Figure 1 Schematic representation of possible morbidity impact of untreated fear and poor psychological adjustment to fear in older cases of osteoarthritis.
Key Sources [11, 22, 32, 41, 42, 45, 62, 69, 70-75].

Conclusion

After extensive consideration and in light of the above discourse and available data we conclude:

Fears or fear factors, commonly accompanying the enormous challenges faced by older adults with painful disabling osteoarthritis of one or more joints can arguably impact the extent of osteoarthritis as well as comorbid debility and suffering quite markedly, even if not well researched or acknowledged in the mainstream literature and practical fields of endeavor. Moreover, it can safely be concluded that unrelieved or inadequately addressed fears along with treatments that are not only somewhat suboptimal but focus largely on the physical features of osteoarthritis, rather than behavioral and psychological attributes, is more likely than not to foster a more rapid, extensive, and severely disabling state of dysfunction, plus more rapid and extensive disease progression, pain sensitivity, heightened anxiety states, poor surgical outcomes and others, especially among the older adult population.

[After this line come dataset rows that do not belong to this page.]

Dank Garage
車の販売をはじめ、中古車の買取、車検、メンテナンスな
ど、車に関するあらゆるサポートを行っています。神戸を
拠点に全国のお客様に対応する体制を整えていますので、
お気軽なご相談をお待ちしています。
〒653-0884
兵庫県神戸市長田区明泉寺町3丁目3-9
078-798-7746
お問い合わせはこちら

As well as possibly increasing the costs of care, plus the need for more extreme or invasive forms of treatment, a parallel contribution of unremitting fears and negative counter behaviors leading to possible heart strain, high blood pressure, and/or depression, plus obesity, increased falls risk, low self-efficacy, need for opioids, sleep disturbances, and the associated risk of frailty can be predicted to further hasten the rate and magnitude of any prevailing joint destructive processes, even in the face of most recommended management strategies and possible surgery, if ignored.

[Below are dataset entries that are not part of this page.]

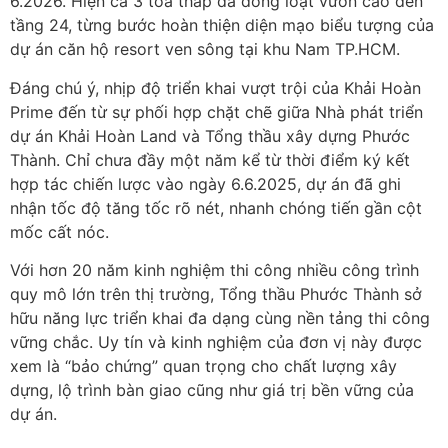
6.2026. Hiện cả 3 tòa tháp đã đồng loạt vươn cao đến
tầng 24, từng bước hoàn thiện diện mạo biểu tượng của
dự án căn hộ resort ven sông tại khu Nam TP.HCM.
Đáng chú ý, nhịp độ triển khai vượt trội của Khải Hoàn
Prime đến từ sự phối hợp chặt chẽ giữa Nhà phát triển
dự án Khải Hoàn Land và Tổng thầu xây dựng Phước
Thành. Chỉ chưa đầy một năm kể từ thời điểm ký kết
hợp tác chiến lược vào ngày 6.6.2025, dự án đã ghi
nhận tốc độ tăng tốc rõ nét, nhanh chóng tiến gần cột
mốc cất nóc.
Với hơn 20 năm kinh nghiệm thi công nhiều công trình
quy mô lớn trên thị trường, Tổng thầu Phước Thành sở
hữu năng lực triển khai đa dạng cùng nền tảng thi công
vững chắc. Uy tín và kinh nghiệm của đơn vị này được
xem là “bảo chứng” quan trọng cho chất lượng xây
dựng, lộ trình bàn giao cũng như giá trị bền vững của
dự án.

 To this end, providers willing to shift or heighten their focus to encompass a more patient-centered and holistic personalized approach, rather than solely a pathological one, and one that deliberately take the time to listen to and to thoughtfully assess their clients comprehensibly at the outset as far as their personal osteoarthritis outcome beliefs, past practical experiences, educational as well as any pervasive health challenges, fears, doubts, and dreads, and falls history, are concerned, while providing an empathetic but optimistic outlook about the client’s ability to overcome any unwarranted fears and worries they may have, will potentially enable the patient to assume more effective control of their lives, and thereby a more advantageous ‘upward, rather than a downward spiral’ of physical as well as mental health attributes of wellbeing. In addition, helping older adults with osteoarthritis to deal with, recognize, or eliminate any modifiable degree of unwarranted fear that is possibly maladaptive and not based on a possible actual threat, as well as extrinsically derived fear determinants, such as fears of physiotherapy, fears of falling, or fears due to social and environmental factors, which appears humanistic in its own right, is likely to greatly reduce the immense and oftentimes overwhelming less visible suffering of osteoarthritis, including its social and fiscal burden that alone can impede healing and recovery and foster physical illness.

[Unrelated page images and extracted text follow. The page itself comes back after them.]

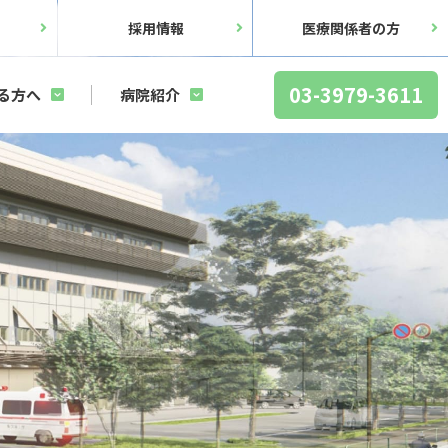
ス
採用情報
医療関係者の方
03-3979-3611
る方へ
病院紹介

At the same time, it  is concluded that helping to ensure clients receive counseling as required, as well as helping the older adult with unremitting osteoarthritis to obtain appropriate informational, instrumental, and empathetic albeit skilled professional support in light of patients’ preferences and situation will potentially help to foster more affirmative pain self-efficacy beliefs, functional ability, and overall self-confidence and is strongly encouraged regardless of whether the fears are physical or psychological in origin. Moreover, in addition to careful assessment, and one that engages the patient’s trust and co-operation, reiterating the importance of recommended actions using credible evidence and providing empathetic support as indicated, may be expected to markedly facilitate the adoption and adherence of desirable osteoarthritis health recommendations, while minimizing dysfunctional outcomes, regardless of anticipated fears, and extent of disablement.